If you use this code, please cite the paper using the bibtex reference below

Yi, Y., You, R., Liu, H. ., Liu, C., Wang, Y., & Lv, J. (2024). Near-Optimal Resilient Aggregation Rules for Distributed Learning Using 1-Center and 1-Mean Clustering with Outliers. Proceedings of the AAAI Conference on Artificial Intelligence, 38(15), 16469-16477. https://doi.org/10.1609/aaai.v38i15.29584.

Abstract

Byzantine machine learning has garnered considerable attention in light of the unpredictable faults that can occur in large-scale distributed learning systems. The key to secure resilience against Byzantine machines in distributed learning is resilient aggregation mechanisms. Although abundant resilient aggregation rules have been proposed, they are designed in ad-hoc manners, imposing extra barriers on comparing, analyzing, and improving the rules across performance criteria. This paper studies near-optimal aggregation rules using clustering in the presence of outliers. Our outlier-robust clustering approach utilizes geometric properties of the update vectors provided by workers.

Our analysis show that constant approximations to the 1-center and 1-mean clustering problems with outliers provide near-optimal resilient aggregators for metric-based criteria, which have been proven to be crucial in the homogeneous and heterogeneous cases respectively. In addition, we discuss two contradicting types of attacks under which no single aggregation rule is guaranteed to improve upon the naive average. Based on the discussion, we propose a two-phase resilient aggregation framework.
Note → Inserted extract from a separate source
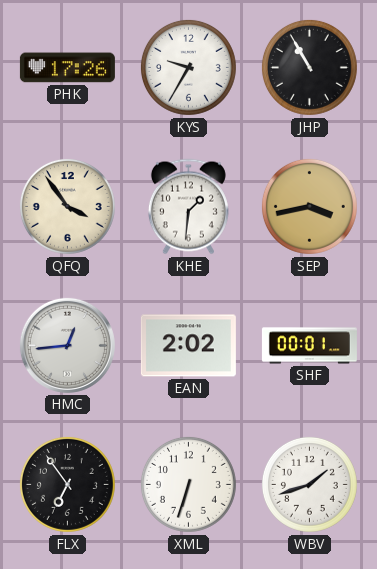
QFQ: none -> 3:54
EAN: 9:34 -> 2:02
We run experiments for image classification using a non-convex loss function. The proposed algorithms outperform previously known aggregation rules by a large margin with both homogeneous and heterogeneous data distributions among non-faulty workers.

The accompanying paper.

Installation

This code is written in Python 3.8 and has been tested on PyTorch 1.4+. A conda environment file is provided in rfa.yml with all dependencies except PyTorch. It can be installed by using conda as follows

conda env create -f rfa.yml 

Installing PyTorch: Instructions to install a PyTorch compatible with the CUDA on your GPUs (or without GPUs) can be found here.

Dataset

Due to the large size of dataset, we ddi not upload dataset here, and the complete dataset is available at https://drive.google.com/file/d/1_FopTqq_ZgVO7OkNBtCiw9SyTyGvU5m6/view?usp=drive_link.

  1. FEMNIST

  • Overview: Character Recognition Dataset
  • Original dataset: 62 classes (10 digits, 26 lowercase, 26 uppercase), 3500 total users.(leaf.cmu.edu)
  • Preprocess: We sample 5% of the images in the original dataset to construct our datasets. For the homogeneous setting, each client sample images from a uniform distribution over 62 classes. We generate heterogeneous datasets for clients using categorical distributions qmdrawn from a Dirichlet distribution q ∼ Dir(αp), where p is a prior class distribution over 62 classes (Hsu, Qi, and Brown 2019). Each client sample from a categorical distribution characterized by an independent q . In our experiment for the heterogeneous setting, we let α = 0.1, which is described as the extreme heterogeneity setting in (Allouah et al. 2023a).
  • Task: Image Classification
  • Directory: data/femnist
  1. CIFAR10

  • Overview: Tiny Images Dataset
  • Original dataset: 60000 32x32 colour images in 10 classes, with 6000 images per class.(https://www.cs.toronto.edu/~kriz/cifar.html)
  • Preprocess: We use a small dataset of 35 clients uniformly sampled from the CIFAR-10 dataset, and each client contains 300 train samples and 60 test samples.
  • Task: Image Classification
  • Directory: data/cifar10

Reproducing Experiments in the Paper

As the data has been set up, the scripts provided in the folder models/scripts/ can be used to reproduce the experiments in the paper.